Convém lembrar que os embriões usados não eram viáveis e que não se pode saber o que poderia acontecer com embriões normais, por isso, Junjiu Huang refere que sem certezas não avança na investigação. “Se queremos fazê-lo com embriões humanos, temos de ter quase 100%. É por isso que parámos. Achamos que é muito imaturo”, disse o investigador citado pela Nature News.

Ana Sofia Carvalho lembra que este tipo de investigação traz problemas éticos e científicos que ainda não tinham sido colocados, mas que isso não justifica que se proíba que a ciência avance, como defendem alguns cientistas. “O papel da bioética não é ser um cão de guarda, mas funcionar como um mecanismo de antecipação”, lembra a investigadora. “A bioética deve ir acompanhando e ir refletindo.” O objetivo é encontrar um bom compromisso entre a ética e o desenvolvimento científico.

A equipa de Junjiu Huang refere ainda que nos embriões manipulados foram encontradas várias mutações que não estavam previstas. Dando mais força aos argumentos daqueles que se manifestam contra este tipo de manipulação genética. Mutações que passem despercebidas após a manipulação de um embrião podem ser irremediavelmente replicadas na descendência. Ou será que depois se justifica mais manipulações para corrigir os erros provocados pela manipulação inicial?

Outro dos argumentos de quem se manifesta contra a alteração do património genético, ainda que com fins terapêuticos, é que a técnica seja pervertida e que se passem a fazer “embriões por encomenda“.

Mesmo sabendo que trabalhar com embriões que já têm defeitos genéticos pode condicionar os resultados, Junjiu Huang defende que os embriões são um modelo experimental melhor do que usar embriões animais ou células humanas adultas. “Queríamos mostrar ao mundo os nossos dados para que as pessoas soubessem o que realmente acontece com este modelo, em vez de falarmos apenas do que podia acontecer, sem mostrarmos dados.”

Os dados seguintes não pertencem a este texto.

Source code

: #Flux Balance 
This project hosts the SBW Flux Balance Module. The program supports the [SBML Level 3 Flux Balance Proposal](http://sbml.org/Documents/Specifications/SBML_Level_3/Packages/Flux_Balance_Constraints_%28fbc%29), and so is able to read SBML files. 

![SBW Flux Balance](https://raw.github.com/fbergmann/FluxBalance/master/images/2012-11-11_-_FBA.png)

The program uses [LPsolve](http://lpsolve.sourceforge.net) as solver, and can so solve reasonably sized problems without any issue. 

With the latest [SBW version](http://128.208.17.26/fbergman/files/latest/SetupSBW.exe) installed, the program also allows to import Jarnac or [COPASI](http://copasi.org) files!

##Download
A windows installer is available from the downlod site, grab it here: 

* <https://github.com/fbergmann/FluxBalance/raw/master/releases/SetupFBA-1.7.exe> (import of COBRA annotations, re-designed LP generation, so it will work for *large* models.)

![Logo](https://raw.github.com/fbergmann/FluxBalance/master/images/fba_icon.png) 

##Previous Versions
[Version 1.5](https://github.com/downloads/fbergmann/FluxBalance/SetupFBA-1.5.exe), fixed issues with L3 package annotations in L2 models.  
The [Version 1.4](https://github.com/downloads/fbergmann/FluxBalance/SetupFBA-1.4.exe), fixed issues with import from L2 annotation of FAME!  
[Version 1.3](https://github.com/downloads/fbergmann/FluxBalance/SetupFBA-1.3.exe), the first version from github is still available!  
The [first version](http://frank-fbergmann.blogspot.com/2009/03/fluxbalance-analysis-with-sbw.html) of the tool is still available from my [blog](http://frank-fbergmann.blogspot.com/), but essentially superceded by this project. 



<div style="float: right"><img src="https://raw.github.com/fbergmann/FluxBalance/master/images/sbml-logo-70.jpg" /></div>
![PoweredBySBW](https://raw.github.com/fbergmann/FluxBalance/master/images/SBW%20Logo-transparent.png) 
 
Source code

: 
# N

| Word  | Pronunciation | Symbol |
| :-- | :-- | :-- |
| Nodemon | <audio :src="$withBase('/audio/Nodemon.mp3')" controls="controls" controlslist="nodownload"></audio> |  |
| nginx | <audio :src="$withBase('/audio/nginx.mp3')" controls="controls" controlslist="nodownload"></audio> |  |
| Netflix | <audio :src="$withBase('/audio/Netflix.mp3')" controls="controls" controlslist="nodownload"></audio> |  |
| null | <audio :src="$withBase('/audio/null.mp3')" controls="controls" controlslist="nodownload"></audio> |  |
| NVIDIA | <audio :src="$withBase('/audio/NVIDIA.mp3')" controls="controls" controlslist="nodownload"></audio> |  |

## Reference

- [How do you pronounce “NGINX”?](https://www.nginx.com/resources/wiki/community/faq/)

As alterações genéticas usando uma enzima para cortar o gene que se pretende alterar como acima explicado também tem sido testada em crianças, ou adultos, para corrigir problemas genéticos. Embora também neste caso se levantem questões éticas, como só as células somáticas (não sexuais) são manipuladas, não se prevê que haja risco das alterações genéticas serem transmitidas à descendência. Porém, estes ensaios não têm tido uma grande taxa de sucesso.

Em Portugal, toda a utilização de embriões para fins clínicos ou de investigação é regulamentada pelo Conselho Nacional de Procriação Medicamente Assistida.